Here’s the problem: there is more to the Gospel than these three verses. Here is my response to the issue of drunkenness:
I have found a person who engages in occasional drunkenness is far less damaging than the one who views himself more highly than he ought. It’s the speck and the plank situation (Luke 6:42). This is not about being gracious with sinners (we are all sinners), it’s about recognizing that condemnation of other peoples actions is hypocritical. When someone condemns another persons actions, he is likely comparing the other person’s righteousness with the self-perception he has of his own righteousness based on obedience to the law (James 4:11), which is a terrible mistake. The reason we are told not to judge is because we have a tendency to make the judgment based on human expectations, namely our own.

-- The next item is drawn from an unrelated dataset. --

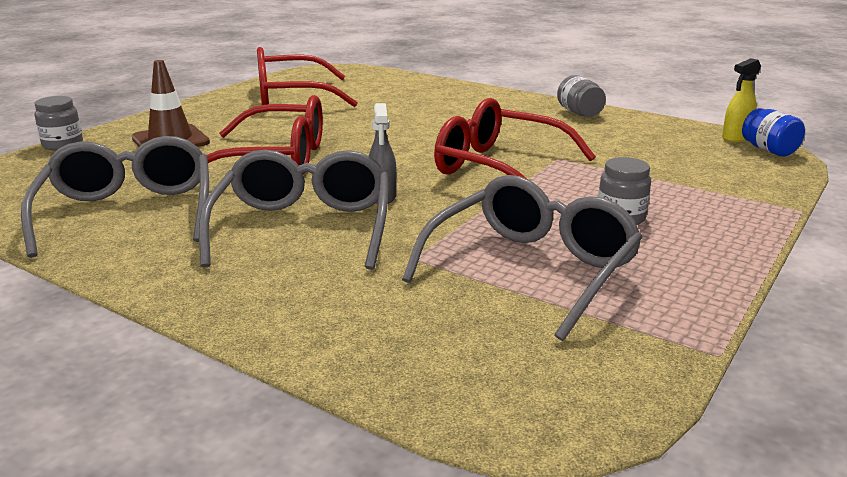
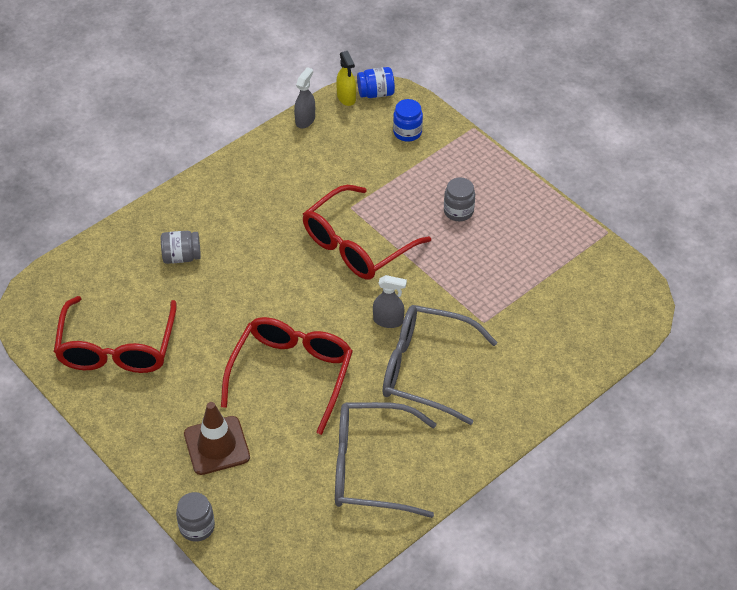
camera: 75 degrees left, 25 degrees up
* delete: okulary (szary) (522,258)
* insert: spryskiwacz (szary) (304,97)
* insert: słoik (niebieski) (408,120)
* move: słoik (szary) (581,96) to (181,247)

I am preaching to myself as much as anyone else. I have formerly been the condemned drunk person and I continue to find myself being the proud, condemning person. What would have helped me best when I was found drunk by my closest friends, is if they would have expressed genuine concern for my lifestyle in a way that was not condemning: a private conversation about how a lifestyle of drunkenness does not reflect a heart who’s treasure is Christ and who’s goal is the glorification of the Father.
Even in our rebuke of others, if it should ever come to that, we should be glorifying God. That is why it’s best for the rebuke to happen with 2 or 3 other godly people, preferably elders of the church. Getting drunk is not a minor issue, but our own condemnation of the drunkard is far worse.